お酒と健康について紹介するコーナー
「 肝臓がお酒のために最も大切なのは?」
 連続してアルコールの摂取量が増加すると、肝臓は本来のものをつくる仕事、分解する仕事(口から入って吸収されたいろいろなものは、そのすべてが肝臓を通る)を休んでまでもアルコールを分解しなければならない。そのため肝臓の働きを正常にする作用が働き、余ったエネルギーとして肝臓に脂肪が蓄えられる。

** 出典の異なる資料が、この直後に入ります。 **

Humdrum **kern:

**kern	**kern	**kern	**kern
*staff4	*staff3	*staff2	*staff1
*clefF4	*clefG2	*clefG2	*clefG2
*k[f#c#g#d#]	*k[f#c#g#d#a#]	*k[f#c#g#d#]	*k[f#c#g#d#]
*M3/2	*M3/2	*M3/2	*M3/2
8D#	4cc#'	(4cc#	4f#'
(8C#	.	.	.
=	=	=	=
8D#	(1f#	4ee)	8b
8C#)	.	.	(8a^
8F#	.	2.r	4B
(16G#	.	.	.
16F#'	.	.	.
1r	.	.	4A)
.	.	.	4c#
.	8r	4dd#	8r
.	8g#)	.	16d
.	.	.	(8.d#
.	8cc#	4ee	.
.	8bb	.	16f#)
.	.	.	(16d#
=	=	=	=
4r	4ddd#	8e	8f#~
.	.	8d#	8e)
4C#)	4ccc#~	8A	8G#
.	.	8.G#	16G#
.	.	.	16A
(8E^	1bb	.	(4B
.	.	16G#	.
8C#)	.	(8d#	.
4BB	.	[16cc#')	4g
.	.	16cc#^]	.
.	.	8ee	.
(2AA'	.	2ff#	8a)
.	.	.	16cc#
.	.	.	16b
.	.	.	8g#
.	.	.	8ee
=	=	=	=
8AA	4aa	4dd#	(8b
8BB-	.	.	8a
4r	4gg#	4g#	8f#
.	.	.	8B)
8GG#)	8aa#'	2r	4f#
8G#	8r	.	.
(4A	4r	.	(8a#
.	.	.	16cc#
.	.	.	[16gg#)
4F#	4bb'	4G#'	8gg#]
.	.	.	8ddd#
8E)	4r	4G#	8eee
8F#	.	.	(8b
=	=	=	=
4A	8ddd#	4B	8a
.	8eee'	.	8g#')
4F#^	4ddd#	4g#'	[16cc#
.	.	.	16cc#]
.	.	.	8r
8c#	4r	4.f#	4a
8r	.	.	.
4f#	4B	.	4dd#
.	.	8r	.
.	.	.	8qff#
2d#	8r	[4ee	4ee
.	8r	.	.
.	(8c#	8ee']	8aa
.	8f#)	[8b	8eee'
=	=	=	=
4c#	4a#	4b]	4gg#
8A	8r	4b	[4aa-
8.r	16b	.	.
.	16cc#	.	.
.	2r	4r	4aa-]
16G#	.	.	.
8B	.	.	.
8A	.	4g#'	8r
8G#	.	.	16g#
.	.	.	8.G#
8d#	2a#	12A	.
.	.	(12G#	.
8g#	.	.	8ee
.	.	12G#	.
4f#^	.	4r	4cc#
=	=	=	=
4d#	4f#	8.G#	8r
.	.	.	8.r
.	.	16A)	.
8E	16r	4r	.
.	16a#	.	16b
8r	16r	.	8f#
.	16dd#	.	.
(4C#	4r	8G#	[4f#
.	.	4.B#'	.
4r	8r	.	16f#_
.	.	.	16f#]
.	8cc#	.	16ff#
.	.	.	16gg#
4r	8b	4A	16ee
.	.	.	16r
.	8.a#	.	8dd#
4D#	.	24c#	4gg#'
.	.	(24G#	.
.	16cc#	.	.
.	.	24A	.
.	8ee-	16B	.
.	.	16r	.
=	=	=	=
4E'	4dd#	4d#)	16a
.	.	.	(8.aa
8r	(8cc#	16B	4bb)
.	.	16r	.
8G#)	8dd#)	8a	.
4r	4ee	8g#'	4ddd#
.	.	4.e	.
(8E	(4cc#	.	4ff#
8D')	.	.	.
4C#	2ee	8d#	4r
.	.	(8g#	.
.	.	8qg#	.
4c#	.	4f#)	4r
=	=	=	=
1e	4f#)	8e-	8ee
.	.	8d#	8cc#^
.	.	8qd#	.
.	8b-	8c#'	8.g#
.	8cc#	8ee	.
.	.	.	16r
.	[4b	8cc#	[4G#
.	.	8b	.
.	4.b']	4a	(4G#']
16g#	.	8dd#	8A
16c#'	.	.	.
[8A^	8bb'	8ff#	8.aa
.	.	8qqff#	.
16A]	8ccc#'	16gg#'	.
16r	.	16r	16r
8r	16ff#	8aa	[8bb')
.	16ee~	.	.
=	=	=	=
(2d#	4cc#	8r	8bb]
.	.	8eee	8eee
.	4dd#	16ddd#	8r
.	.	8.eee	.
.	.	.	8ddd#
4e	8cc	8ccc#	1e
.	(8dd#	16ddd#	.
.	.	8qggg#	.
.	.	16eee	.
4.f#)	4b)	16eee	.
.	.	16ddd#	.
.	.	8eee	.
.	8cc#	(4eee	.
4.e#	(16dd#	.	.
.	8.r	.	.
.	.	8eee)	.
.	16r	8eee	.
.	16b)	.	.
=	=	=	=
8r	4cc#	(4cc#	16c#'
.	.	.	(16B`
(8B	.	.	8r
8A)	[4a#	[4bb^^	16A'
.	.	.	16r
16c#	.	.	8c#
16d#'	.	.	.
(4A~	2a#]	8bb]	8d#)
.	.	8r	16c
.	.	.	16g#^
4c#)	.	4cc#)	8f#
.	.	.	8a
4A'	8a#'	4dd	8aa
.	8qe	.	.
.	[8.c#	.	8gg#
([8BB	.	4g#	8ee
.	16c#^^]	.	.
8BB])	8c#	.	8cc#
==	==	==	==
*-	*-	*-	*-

肝臓に約30%程度以上の脂肪が貯まった状態を脂肪肝と呼んでおり、症状は体がだるいという疲労感、アセトアルデヒドによる食欲不振、上腹部の重苦しい痛み、吐き気などの自覚症がある。しかしこれらの症状は脂肪肝特有のものではなく、一般の病気にもあるため、専門の医師による診断が必要となる。その後、大量のアルコールを長期にわたって飲んでいると、脂肪肝から肝繊維症やアルコール性肝炎となり、最終的には肝硬変となり肝臓がんに進む恐れもある。肝硬変は肝がんの一歩手前の危険信号ともいえる。日本酒で三合以上、ビールで大瓶三本以上、ウィスキーをダブルで三杯以上を毎日飲んでいて、飲酒歴が5年以上の人は、肝臓の機能検査を定期的に受ける必要がある。